Rechtsprechung / Oberverwaltungsgericht Nordrhein-Westfalen
Oberverwaltungsgericht Nordrhein-Westfalen Beschluss vom 25.11.2002 – 2 E 965/02
ECLI:DE:OVGNRW:2002:1125.2E965.02.00
Tenor
Der angefochtene Beschluss wird geändert.
Dem Kläger wird für das Verfahren erster Instanz Prozesskostenhilfe ohne Festsetzung von Monatsraten bewilligt und Rechtsanwältin N. , C. , beigeordnet.
Die Beklagte trägt die Kosten des Beschwerdeverfahrens. Kosten werden nicht erstattet.
Gründe
Die zulässige Beschwerde ist begründet, weil die Voraussetzungen für die Bewilligung von Prozesskostenhilfe und die Beiordnung eines Rechtsanwaltes gemäß § 166 VwGO i.V.m. §§ 114, 121 Abs. 2 Satz 1 ZPO vorliegen. Der Kläger hat mit seiner zu den Akten gereichten Erklärung über seine persönlichen und wirtschaftlichen Verhältnisse gemäß § 117 ZPO glaubhaft gemacht, dass er nicht in der Lage ist, die Kosten der Prozessführung aufzubringen.

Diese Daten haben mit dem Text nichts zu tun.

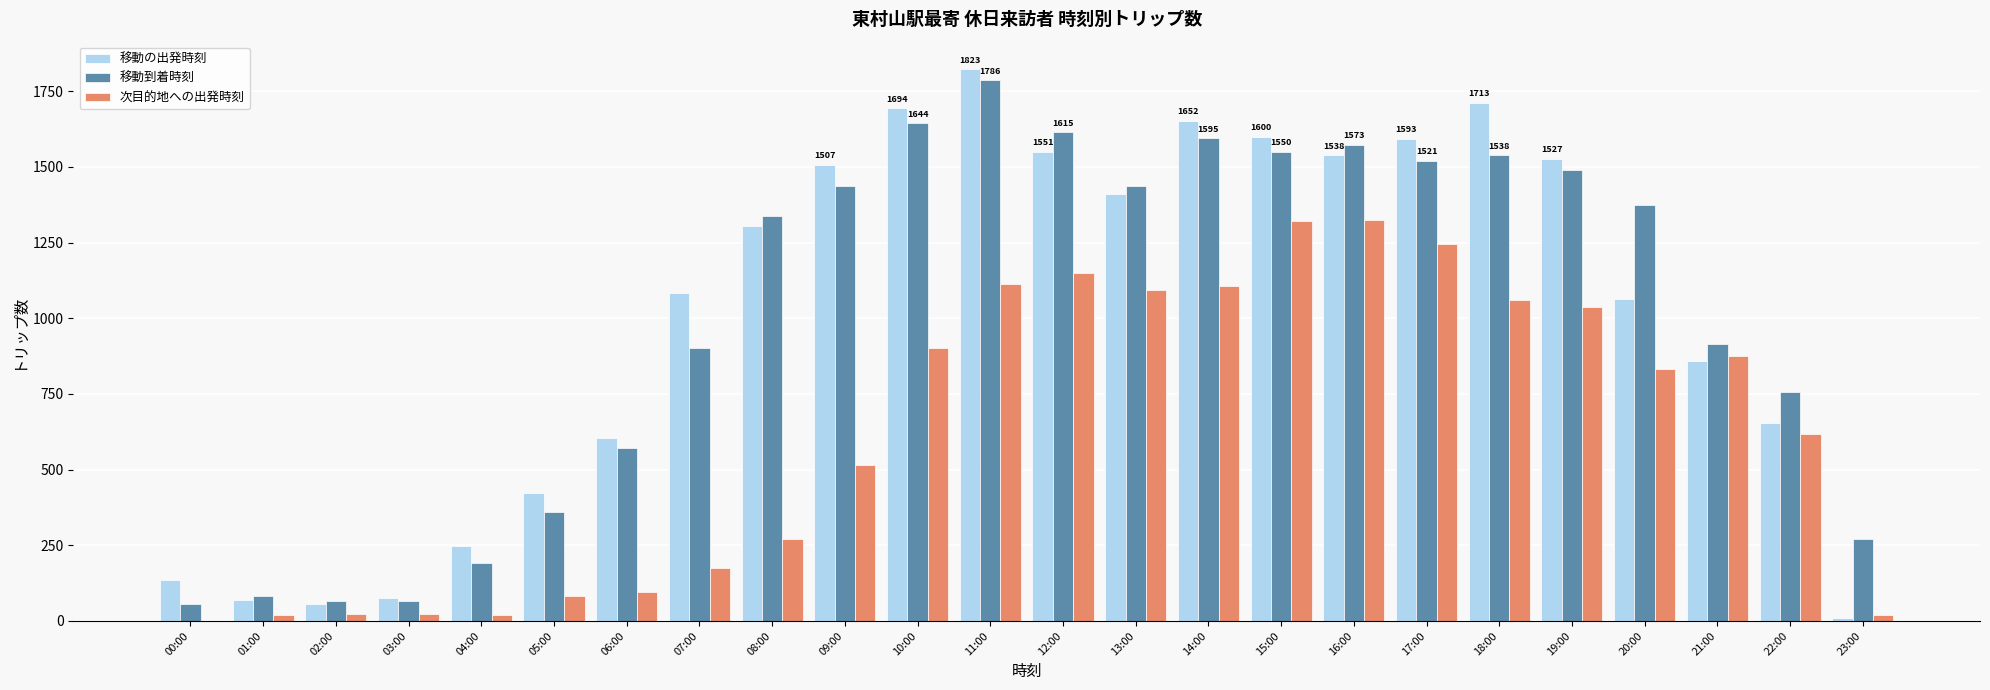

Which category has the highest value in the 移動の出発時刻 series?

11:00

Auch die sonstigen Voraussetzungen für die Gewährung von Prozesskostenhilfe liegen vor. Nach § 114 ZPO ist Prozesskostenhilfe zu bewilligen, wenn die beabsichtigte Rechtsverfolgung hinreichende Aussicht auf Erfolg bietet. Prozesskostenhilfe ist danach nicht erst bei einer Gewissheit des Erfolges, sondern bei einer gewissen Wahrscheinlichkeit eines Klageerfolges zu gewähren.
Diese Voraussetzungen liegen hier vor. Das Verwaltungsgericht wird im Hauptsacheverfahren zu klären haben, ob hier eine nachträgliche Einbeziehung des Klägers im Härtewege als so genannter "verfahrensbedingter Härtefall" in den Aufnahmebescheid seines Großvaters in Betracht kommt. Der Kläger hat seinen Aufnahmeantrag am 29. April 1997 und damit bereits vor der Ausreise seines Großvaters aus den Aussiedlungsgebieten am 3. Juli 1997 gestellt. Damit eröffnete sich die Möglichkeit, den Kläger bis zur Ausreise seines Großvaters in dessen Aufnahmebescheid vom 3. März 1997 einzubeziehen. Voraussetzung hierzu ist jedoch auch unter Berücksichtigung des Grundsatzes der Gleichbehandlung aus Art. 3 Abs. 1 des Grundgesetzes, dass dem Bundesverwaltungsamt aufgrund entsprechender Hinweise in den jeweiligen Aufnahmeanträgen die Zusammenführung der beiden Aufnahmeverfahren rechtzeitig möglich und zumutbar war. Dies ist hier wegen des zwischen Antragstellung des Klägers und Ausreise der Bezugsperson zur Verfügung stehenden Bearbeitungszeitraumes von gut zwei Monaten und auch deshalb zweifelhaft, weil sowohl in dem Aufnahmeantrag der Bezugsperson als auch im Aufnahmeantrag des Klägers jeglicher Hinweis darauf fehlt, dass hier eine Einbeziehung in Betracht kam bzw. beantragt wurde. Denn in den einzelnen Rubriken des Antragsformulars, die dem Bundesverwaltungsamt eine Zusammenführung von Anträgen zum Zwecke der Einbeziehung ermöglichen bzw. erleichtern sollen, sind hier keine Angaben bezüglich des Klägers gemacht worden. Im Antragsformular der Bezugsperson sind lediglich dessen Kinder P. T. als Familienangehörige mit Aufnahmebescheid und S. N. als Familienangehöriger, das gleichzeitig einen eigenen Aufnahmeantrag gestellt hat, eingetragen worden. Hinweise auf Aufnahmeanträge des Klägers bzw. seines Vaters fehlen jedoch. Das Antragsformular des Klägers enthält ebenso wie dasjenige seines Vaters in diesen Rubriken überhaupt keine Eintragungen. Die Fragen, welche Bedeutung diese Eintragungen in den Antragsformularen und ein Zeitraum von weniger als drei Monaten zwischen Antrag und Ausreise für die Entscheidung haben, ob eine verfahrensbedingte Härte vorliegt, sind ist in der Rechtsprechung des Senates noch nicht geklärt und deshalb im Hauptsacheverfahren zu beantworten. Zur Klärung dieser Fragen ist dem Kläger Prozesskostenhilfe zu gewähren.
Dieser Beschluss ist unanfechtbar (§ 152 Abs. 1 VwGO).